Honestly, why should anyone here care that the VC has to pay rent or salary expenses? Are they eating ramen or living in the office?
As a founder, I'm delighted the AirBNB guys are charging for admission to their equity sale. Call the payout back wages paid at market rates and call it a day. And if investors are reacting in shock to the sticker price they can get out of the showroom. Sorry you won't be joining us - perhaps there is a cheaper model you can lease somewhere else?
Early-stage investors aim for a 10x return on capital, yet AirBNB has consistently delivered 15-20x compound annual growth. That makes ten million per founder significantly less than their first few months of foregone salary if you compound the investment at the same rates investors are getting.

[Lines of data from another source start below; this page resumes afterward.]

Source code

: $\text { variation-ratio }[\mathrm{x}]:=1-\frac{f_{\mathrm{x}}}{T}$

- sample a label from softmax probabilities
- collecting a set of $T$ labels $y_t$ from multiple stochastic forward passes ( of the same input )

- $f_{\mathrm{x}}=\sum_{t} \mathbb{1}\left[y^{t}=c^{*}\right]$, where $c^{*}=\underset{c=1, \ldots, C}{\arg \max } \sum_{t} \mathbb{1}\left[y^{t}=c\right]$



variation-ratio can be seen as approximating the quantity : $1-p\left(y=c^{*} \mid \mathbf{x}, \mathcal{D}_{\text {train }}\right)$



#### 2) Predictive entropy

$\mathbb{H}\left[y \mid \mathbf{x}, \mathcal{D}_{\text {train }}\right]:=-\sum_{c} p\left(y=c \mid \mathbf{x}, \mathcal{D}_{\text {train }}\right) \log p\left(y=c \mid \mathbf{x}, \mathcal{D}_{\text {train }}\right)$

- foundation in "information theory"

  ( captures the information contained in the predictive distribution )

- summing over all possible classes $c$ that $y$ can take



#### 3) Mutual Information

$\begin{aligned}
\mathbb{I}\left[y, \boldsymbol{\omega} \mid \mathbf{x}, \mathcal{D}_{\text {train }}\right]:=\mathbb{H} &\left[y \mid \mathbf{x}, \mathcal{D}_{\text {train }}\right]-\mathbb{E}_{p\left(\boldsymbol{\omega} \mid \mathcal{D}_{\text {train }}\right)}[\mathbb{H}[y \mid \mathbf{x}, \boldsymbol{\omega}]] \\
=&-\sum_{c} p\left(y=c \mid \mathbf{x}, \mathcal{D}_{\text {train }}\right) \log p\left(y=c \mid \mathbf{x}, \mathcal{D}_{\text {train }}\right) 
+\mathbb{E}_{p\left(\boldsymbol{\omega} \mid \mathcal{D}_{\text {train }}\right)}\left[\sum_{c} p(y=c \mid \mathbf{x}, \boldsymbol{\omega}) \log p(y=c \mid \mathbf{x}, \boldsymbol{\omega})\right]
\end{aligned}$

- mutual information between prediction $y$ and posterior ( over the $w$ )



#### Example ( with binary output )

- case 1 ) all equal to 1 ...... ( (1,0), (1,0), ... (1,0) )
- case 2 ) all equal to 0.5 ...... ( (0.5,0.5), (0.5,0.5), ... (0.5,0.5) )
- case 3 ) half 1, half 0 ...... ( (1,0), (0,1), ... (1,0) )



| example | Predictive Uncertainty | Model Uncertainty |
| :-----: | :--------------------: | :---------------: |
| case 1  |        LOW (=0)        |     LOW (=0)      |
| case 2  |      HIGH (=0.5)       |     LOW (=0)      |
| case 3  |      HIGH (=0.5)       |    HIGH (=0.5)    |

This guy is getting skittish that 1/100th of the valuation of the company is going in a payout to the founders? That's only 100k over a 10 million round. Seems pretty conservative to me.
Yes, it does look a lot better based solely on made-up numbers. Back in the real world, there's a 120 million dollar "investment" of which 1/6 is actually a no-strings-attached gift of cash money. That's an atrociously bad deal for the investor, and it's totally sensible to balk.
If the deal doesn't make sense, it doesn't make sense because the company is overvalued. But for a VC to agree that a company is worth X and then complain when 2% of that is used to de-risk founders is hypocrisy: the payout constitutes a smaller percentage of deal value than the VCs charge for allocating capital.
Any VC that finds these compensation figures absurd should have balked at the proposed valuation LONG before this point. This is in principle no different than de-risking founders 100k each out of a round valuing their company at over 10 million.
VC's take 2% of invested funds as a fee. The Airbnb founders are apparently taking 1/6 of invested funds as a "one-time dividend". You're not comparing like with like. VC management fees end up being less than 2% of the valuation of the VC portfolio assuming the portfolio earns any money at all.
The point of investment is that the money is supposed to allow the company to grow. When 1/6 of that investment isn't even invested in the company, but rather given as a no-strings gift, it's not an investment anymore.
As a founder, I'm delighted the AirBNB guys are charging for admission to their equity sale. Call the payout back wages paid at market rates and call it a day. And if investors are reacting in shock to the sticker price they can get out of the showroom. Sorry you won't be joining us - perhaps there is a cheaper model you can lease somewhere else?